Maruli juga menegaskan konferensi pers ini merupakan somasi terbuka pada seluruh masyarakat Humbahas agar tidak mempelintir terkait cuplikan dalam video itu. “Belum ada putusan dan proses hukum terhadap peristiwa itu, sehingga jangan ada yang menjustifikasi bahwa perbuatan itu adalah perbuatan korupsi terhadap kadis pertanian. Untuk peristiwa ini dalam cuplikan video itu, kami akan berangkat dari UU ITE pasal 31 ayat 2 dengan ancaman hukuman 9 Tahun. Biarlah penegak hukum yang membuktikan itu. Itu yang kita tegaskan,” paparnya.
Ditanya tentang dialektika yang terjadi dicuplikan video layaknya negosiasi fee proyek 15, 14 dan 13 persen. Maruli mengatakan, pihak perekam yang mengantarkan uang sudah mengeluarkan bahasa-bahasa yang kesannya mencoba mengintervensi, dengan menekankan bahwa mereka sudah mendapat persetujuan dari bupati.

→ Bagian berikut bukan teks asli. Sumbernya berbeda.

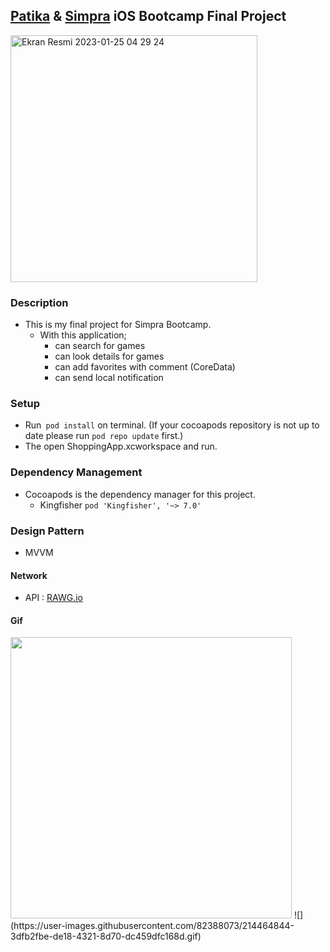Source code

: ##   [Patika](https://www.patika.dev) & [Simpra](https://simprasuite.com.tr) iOS Bootcamp Final Project

 <img width="395" alt="Ekran Resmi 2023-01-25 04 29 24" src="https://user-images.githubusercontent.com/82388073/214463249-7ca61652-c916-4168-b72c-a084a838cf56.png">

### Description
- This is my final project for Simpra Bootcamp.
    - With this application;
        - can search for games
        - can look details for games
        - can add favorites with comment (CoreData)
        - can send local notification
        
        
### Setup
- Run` pod install` on terminal. (If your cocoapods repository is not up to date please run `pod repo update` first.)
- The open ShoppingApp.xcworkspace and run.

### Dependency Management
- Cocoapods is the dependency manager for this project.
    - Kingfisher `pod 'Kingfisher', '~> 7.0'`
    
 ### Design Pattern
- MVVM


 #### Network
- API : [RAWG.io](https://https://rawg.io/apidocs/)

 #### Gif

<img src="https://user-images.githubusercontent.com/82388073/214463145-c04bbf7a-3763-4e91-a3a5-9822a44f9450.mp4" width="450">
![](https://user-images.githubusercontent.com/82388073/214464844-3dfb2fbe-de18-4321-8d70-dc459dfc168d.gif)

“Artinya begini, tadi sudah kita jelaskan, bahwa itulah cara kadis memutus komunikasi, bahwa fee yang ditawarkan tadi tidak laku. Ini tujuannya hanya untuk memutus komunikasi dengan keduanya. Artinya, ini hanya untuk menyuruh mereka pulang,” ungkapnya.

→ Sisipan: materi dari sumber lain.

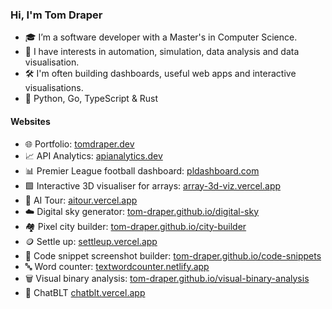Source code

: ### Hi, I'm Tom Draper
- 🎓 I’m a software developer with a Master's in Computer Science.
- 👀 I have interests in automation, simulation, data analysis and data visualisation.
- 🛠️ I'm often building dashboards, useful web apps and interactive visualisations.
- 💙 Python, Go, TypeScript & Rust

#### Websites
- 🌐 Portfolio:                                  [tomdraper.dev](https://tomdraper.dev)
- 📈 API Analytics:                              [apianalytics.dev](https://apianalytics.dev)
- 📊 Premier League football dashboard:          [pldashboard.com](https://pldashboard.com)
- 🟩 Interactive 3D visualiser for arrays:       [array-3d-viz.vercel.app](https://array-3d-viz.vercel.app)
- 🤖 AI Tour:                                    [aitour.vercel.app](https://aitour.vercel.app)
- ☁️ Digital sky generator:                      [tom-draper.github.io/digital-sky](https://tom-draper.github.io/digital-sky)
- 🏘️ Pixel city builder:                         [tom-draper.github.io/city-builder](https://tom-draper.github.io/city-builder)
- 🪙 Settle up:                                  [settleup.vercel.app](https://settleup.vercel.app/)
- 📸 Code snippet screenshot builder:            [tom-draper.github.io/code-snippets](https://tom-draper.github.io/code-snippets) 
- 🔤 Word counter:                               [textwordcounter.netlify.app](https://textwordcounter.netlify.app)
- 🗑️ Visual binary analysis:                     [tom-draper.github.io/visual-binary-analysis](https://tom-draper.github.io/visual-binary-analysis)
- 🥪 ChatBLT                                     [chatblt.vercel.app](https://chatblt.vercel.app)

Saat ditanya kenapa uang tadi tidak serta-merta dikembalikan dan justru menunggu waktu hingga 2 pekan? Maruli menjelaskan itu sebagai keabaian oleh kadis. “Keduanya sudah disuruh pulang, namun karena secara personal sudah dikenal, secara etik dianggap kurang sopan karena tidak sesuai dengan kearifan lokal di sini. Jadi kelemahan kadis ini, terlalu menuansakan komunikasi lokal, terlampau menjaga perasaan. Jadi diterima dulu, besok baru dikembalikan. Kenapa sampai dua minggu bukan kita menahan uang itu, kita suruh ambil justru mereka kerap memaksa untuk meminta pekerjaan. Namun setelah mereka cross cek pekerjaan itu tidak ada, barulah mereka mengambil uang itu kembali,” pungkas Maruli.